Overview & Objective
State the goals, objectives & business value of service strategy
Understand the purpose of Service strategy
Define service assets
Understand the purpose of utility & warranty
Describe different types of service providers
Describe the sourcing structure or delivery strategies
Classify different types of service strategy processes
Explain Strategy Management of IT services
Describe service portfolio management process
Describe Financial management of IT services process
Describe Demand management process
Explain Business relationship management process
Goal, Objective and Business Value
The goal of Service Strategy is to help service providers to operate and grow successfully in the long-term and provide the ability to think and act in a strategic manner.
The objective is to provide direction for Growth, prioritizing investments and defining outcomes against which the effectiveness of service management may be measured. By achieving these goals and objectives, service strategy provides great business values which sets clear direction for everyone for quicker decision.
Service strategy helps building strategic assets which add value to business guides entire Service Design, Service Transition & Service Operation in a coherent manner for effective service operations.
Service Strategy provides best-practice guidance for the service strategy stage of the ITIL service life cycle. At the center of the service life cycle is service strategy. Value creation begins here with understanding organizational objectives and customer needs. Every organizational asset including people, processes and products should support the strategy.
Here are few questions which Service Strategy answers:
What Services should we offer and to whom?
How should we define Service Quality?
How can Financial Management provides visibility and control over value creation?
How do we differentiate from competing alternatives?

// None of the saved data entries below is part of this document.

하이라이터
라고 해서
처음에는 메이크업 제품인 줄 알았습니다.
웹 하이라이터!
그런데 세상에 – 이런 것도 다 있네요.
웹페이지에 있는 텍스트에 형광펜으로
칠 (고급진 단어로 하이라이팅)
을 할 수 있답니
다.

Do we create value for customers?
Do we efficiently allocate resources across Service Portfolio?
How to make a case for strategic investment?
Capabilities and Resources combined together build the Service Assets. Organizations use these assets to create value in the form of goods and services. People can be Resources or can be Capabilities based on their skills, experiences, expertise etc.

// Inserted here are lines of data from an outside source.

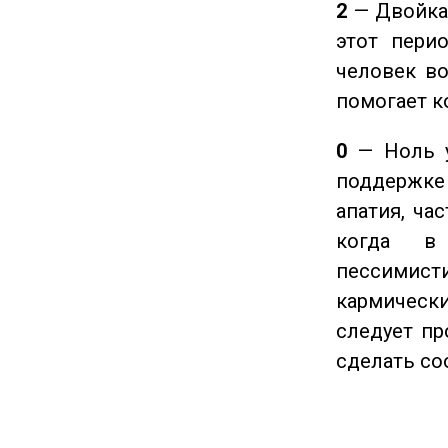
2
— Двойка 
этот пери
человек во
помогает к
0
— Ноль у
поддержке 
апатия, ча
когда в
пессимис
кармическ
следует пр
сделать с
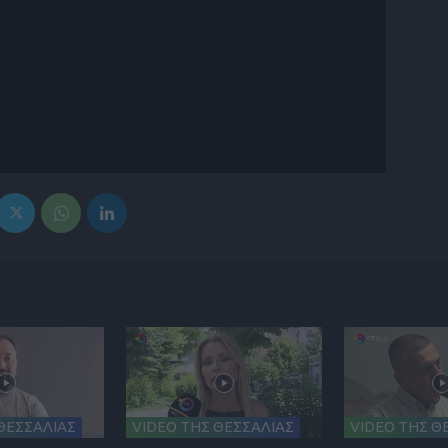
ΘΕΣΣΑΛΙΑΣ
VIDEO ΤΗΣ ΘΕΣΣΑΛΙΑΣ
VIDEO ΤΗΣ Θ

What is easier to acquire?
Capabilities or Resources?
Resources are always easier to acquire as you have to build the Capabilities and that takes time and efforts. Aligning the Service Assets to the customer outcomes is the key to success for any service provider.
Value through Utility & Warranty
The value of a service can be considered to be the level to which that service meets customer’s expectations. It is often measured by how much the customer is willing to pay for the service, rather than the cost to the service provider of providing the service or any other intrinsic attribute of the service itself. With the AND and OR gates, we will understand how the Value gets created.
From the customer’s perspective, value consists of achieving business objectives. The value of a service is created by combining two primary elements:
Utility - Fit for purpose
Warranty - Fit for use
These two elements work together to achieve the desired outcomes upon which the customer and the business base their perceptions of a service. Utility is what the service does and warranty is how it is delivered.